“O cheiro, penetrante, difuso, entrou até nas garrafas fechadas de Coca-Cola (…). Que diabo seria aquilo?, perguntavam surpresos”. A lembrança da cronista gastronômica Nina Horta (1939-2019), na crônica “Coca-Cola com Cheiro de Pequi”, de 2005, traduz bem o poder desse fruto: intenso, invasivo, impossível de ignorar. No Cerrado e no Norte de Minas, ele é cotidiano; em Belo Horizonte, tem ganhado novas formas nas mãos de chefs que ressignificam o “ouro do sertão” em pratos que desafiam preconceitos e conquistam paladares.

Por meio de receitas e criações autorais, chefs defendem o pequi como um ingrediente indispensável em Minas Gerais – e conseguem conquistar até os paladares mais resistentes. O chef Caio Soter é um deles. No restaurante Pacato, ele trata o pequi como um ingrediente que precisa ser defendido e assume com orgulho o papel de seu defensor.

“Uma vez me falaram que eu não deixei de ser advogado, eu só troquei a causa”, relembra o chef, que também é formado em direito. “Acho que é isto: continuo defendendo o que considero injustiçado. E o pequi, junto com o jiló, é um deles”, afirma.

Injustiçado? Para ele, a polêmica em torno do fruto vem do mau uso. “Talvez tenha sido mal trabalhado, exagerado, por isso muita gente torce o nariz. O segredo é dosar, modular o sabor. Uso o pequi como tempero: ele está ali, evidente, mas sem atropelar os outros ingredientes”, acredita.

Entre os experimentos que já fez com o fruto, a lista é extensa: infusões, purê de baroa com pequi, sorvete, creme inglês, picles, marmelada, pão, emulsões e até esferas de gastronomia molecular. “Acho que já usamos o pequi de todas as formas que se pode imaginar”, brinca. 

No menu atual, Soter foi além: criou uma sobremesa que une pequi e coentro. “São dois ingredientes polêmicos, e a graça está no equilíbrio. O que mais me encanta é a surpresa do cliente: ‘Eu não gostava de pequi até comer isso’. Para mim, isso é o advogado interior comemorando uma injustiça reparada”, brinca.

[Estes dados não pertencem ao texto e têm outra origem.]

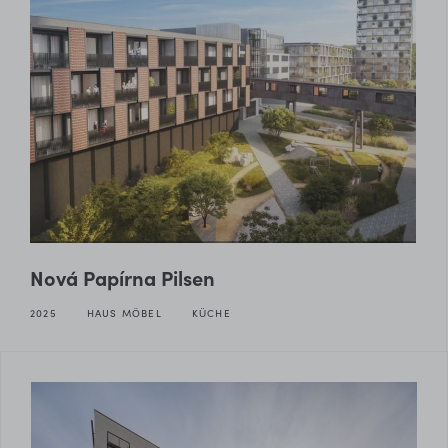
Nová Papírna Pilsen
2025
HAUS MÖBEL
KÜCHE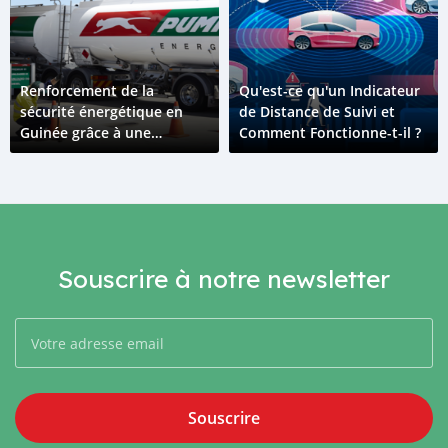
Renforcement de la
Qu'est-ce qu'un Indicateur
sécurité énergétique en
de Distance de Suivi et
Guinée grâce à une
Comment Fonctionne-t-il ?
acquisition majeure
Souscrire à notre newsletter
Souscrire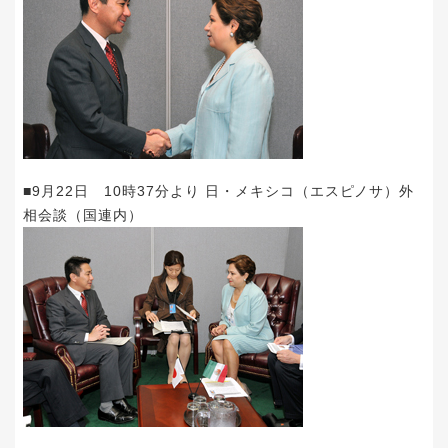
■9月22日 10時37分より 日・メキシコ（エスピノサ）外
相会談（国連内）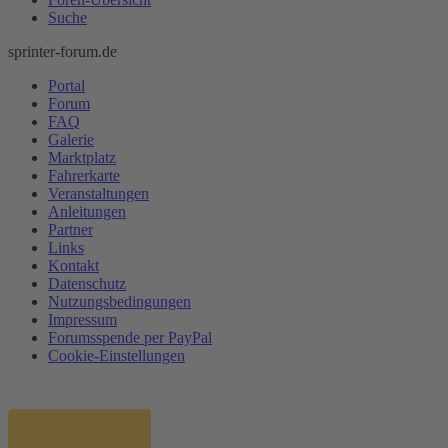
Suche
sprinter-forum.de
Portal
Forum
FAQ
Galerie
Marktplatz
Fahrerkarte
Veranstaltungen
Anleitungen
Partner
Links
Kontakt
Datenschutz
Nutzungsbedingungen
Impressum
Forumsspende per PayPal
Cookie-Einstellungen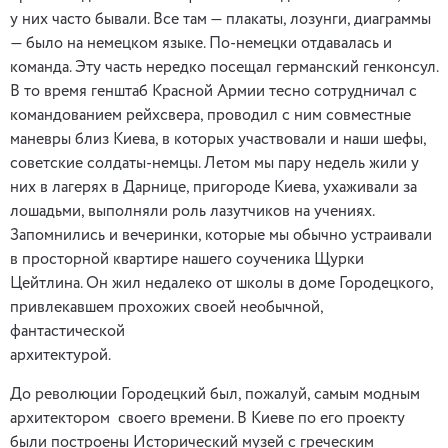
у них часто бывали. Все там — плакаты, лозунги, диаграммы
— было на немецком языке. По-немецки отдавалась и
команда. Эту часть нередко посещал германский генконсул.
В то время генштаб Красной Армии тесно сотрудничал с
командованием рейхсвера, проводил с ним совместные
маневры близ Киева, в которых участвовали и наши шефы,
советские солдаты-немцы. Летом мы пару недель жили у
них в лагерях в Дарнице, пригороде Киева, ухаживали за
лошадьми, выполняли роль лазутчиков на учениях.
Запомнились и вечеринки, которые мы обычно устраивали
в просторной квартире нашего соученика Щурки
Цейтлина. Он жил недалеко от школы в доме Городецкого,
привлекавшем прохожих своей необычной,
фантастической
архитектурой.
До революции Городецкий был, пожалуй, самым модным
архитектором своего времени. В Киеве по его проекту
были построены Исторический музей с греческим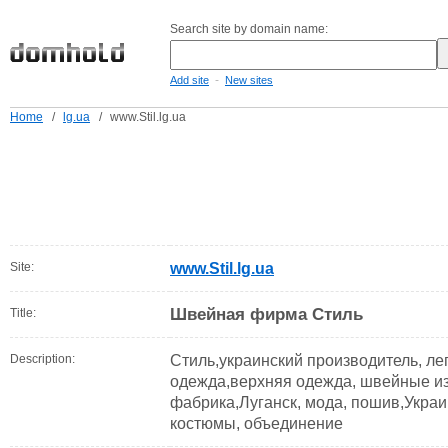
Search site by domain name:
-
Add site
New sites
Home
/
lg.ua
/
www.Stil.lg.ua
Site:
www.Stil.lg.ua
Швейная фирма Стиль
Title:
Description:
Стиль,украинский производитель, л
одежда,верхняя одежда, швейные и
фабрика,Луганск, мода, пошив,Украин
костюмы, объединение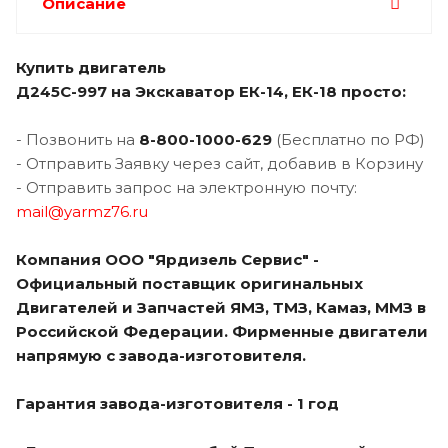
Описание
Купить двигатель
Д245С-997 на Экскаватор ЕК-14, ЕК-18 просто:
- Позвонить на
8-800-1000-629
(Бесплатно по РФ)
- Отправить Заявку через сайт, добавив в Корзину
- Отправить запрос на электронную почту:
mail@yarmz76.ru
Компания ООО "Ярдизель Сервис" -
Официальный поставщик оригинальных
Двигателей и Запчастей ЯМЗ, ТМЗ, Камаз, ММЗ в
Российской Федерации. Фирменные двигатели
напрямую с завода-изготовителя.
Гарантия завода-изготовителя - 1 год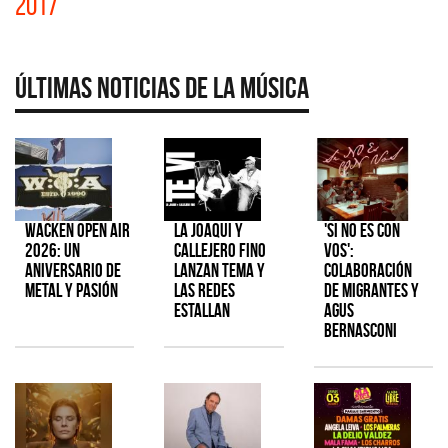
2017
Últimas Noticias de la Música
Wacken Open Air
La Joaqui y
'Si No Es Con
2026: Un
Callejero Fino
Vos':
aniversario de
lanzan tema y
colaboración
metal y pasión
las redes
de Migrantes y
estallan
Agus
Bernasconi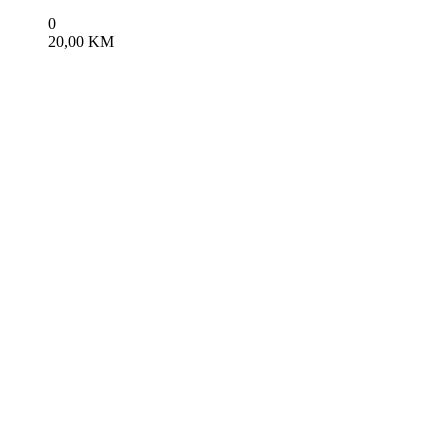
0
20,00
KM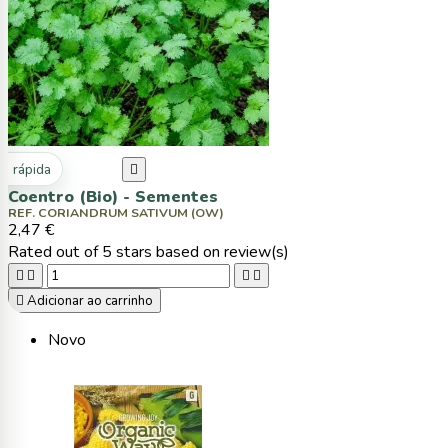
ta rápida

Coentro (Bio) - Sementes
REF. CORIANDRUM SATIVUM (OW)
2,47 €
Rated
out of 5 stars based on
review(s)





Adicionar ao carrinho
Novo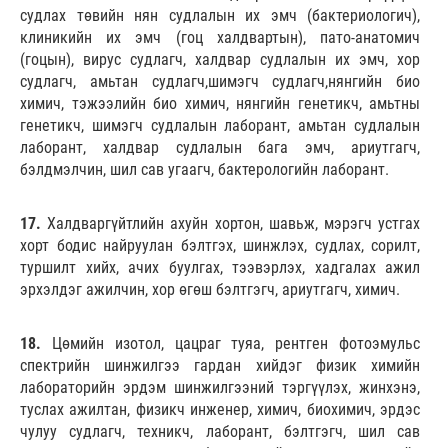
судлах төвийн нян судлалын их эмч (бактериологич),
клиникийн их эмч (гоц халдвартын), пато-анатомич
(гоцын), вирус судлагч, халдвар судлалын их эмч, хор
судлагч, амьтан судлагч,шимэгч судлагч,нянгийн био
химич, тэжээлийн био химич, нянгийн генетикч, амьтны
генетикч, шимэгч судлалын лаборант, амьтан судлалын
лаборант, халдвар судлалын бага эмч, ариутгагч,
бэлдмэлчин, шил сав угаагч, бактерологийн лаборант.
17.
Халдваргүйтлийн ахуйн хортон, шавьж, мэрэгч устгах
хорт бодис найруулан бэлтгэх, шинжлэх, судлах, сорилт,
туршилт хийх, ачих буулгах, тээвэрлэх, хадгалах ажил
эрхэлдэг ажилчин, хор өгөш бэлтгэгч, ариутгагч, химич.
18.
Цөмийн изотол, цацраг туяа, рентген фотоэмульс
спектрийн шинжилгээ гардан хийдэг физик химийн
лабораторийн эрдэм шинжилгээний тэргүүлэх, жинхэнэ,
туслах ажилтан, физикч инженер, химич, биохимич, эрдэс
чулуу судлагч, техникч, лаборант, бэлтгэгч, шил сав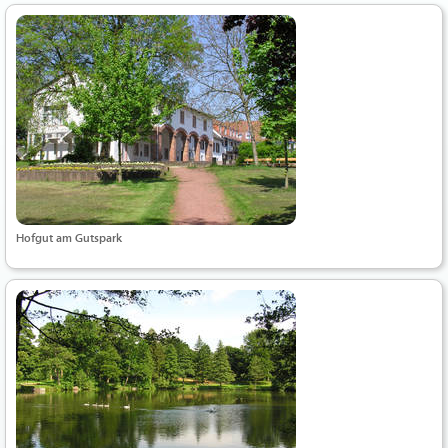
Hofgut am Gutspark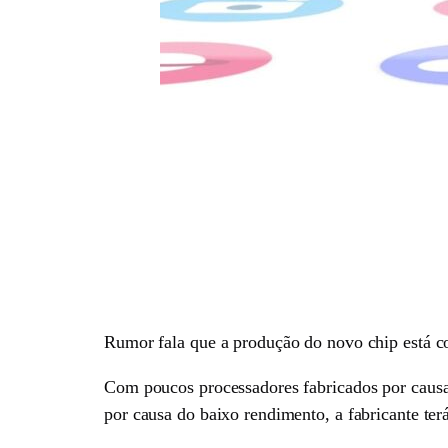
Rumor fala que a produção do novo chip está co
Com poucos processadores fabricados por causa
por causa do baixo rendimento, a fabricante terá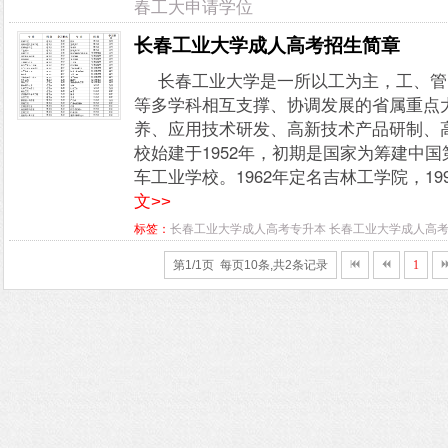
春工大申请学位
长春工业大学成人高考招生简章
长春工业大学是一所以工为主，工、管
等多学科相互支撑、协调发展的省属重点
养、应用技术研发、高新技术产品研制、
校始建于1952年，初期是国家为筹建中
车工业学校。1962年定名吉林工学院，19
文>>
标签：
长春工业大学成人高考专升本
长春工业大学成人高
第1/1页 每页10条,共2条记录
1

Mousse de pequi, castanha de pequi caramelizada, sorbet de pequi com laranja e bolo de semente de coentro com iogurte do Pacato. Foto: Victor Schwaner/divulgação

 

Criações. No Andu de Dois, casa de culinária nortista-mineira de BH, a chef Maria Clara Alves, ao lado de Hernane Souto, reforça o papel do fruto na identidade de sua cozinha: “O pequi é o ouro do Norte de Minas. Ele nutre, é fonte de renda e é cultura. Nele tudo se aproveita: da casca que alimenta o gado ao óleo que tempera pratos. É um alimento que fala de quem somos”.

Em seu cardápio, o ingrediente aparece em versões tradicionais e criativas: sorvete, arroz com pequi e carne de sol, farofa e até vinagrete de feijão andu com mandioca na manteiga. Ah, a pimenta da casa também é feita no óleo de pequi. “Sempre tem gente que chega dizendo que não gosta, mas a gente oferece a farofinha e, na maioria das vezes, eles se encantam. É sensação de dever cumprido”, celebra.

Vinda do Cerrado, mais especificamente da comunidade de Mangaí, na cidade de Japonvar, a polpa serve de base para uma cremosa maionese, criada pela chef Ju Duarte, do restaurante Cozinha Santo Antônio, para acompanhar o pastel Maria da Cruz – uma homenagem à figura histórica de Maria da Cruz, comerciante rebelde que liderou motins no sertão mineiro contra impostos da Coroa portuguesa no século XVIII.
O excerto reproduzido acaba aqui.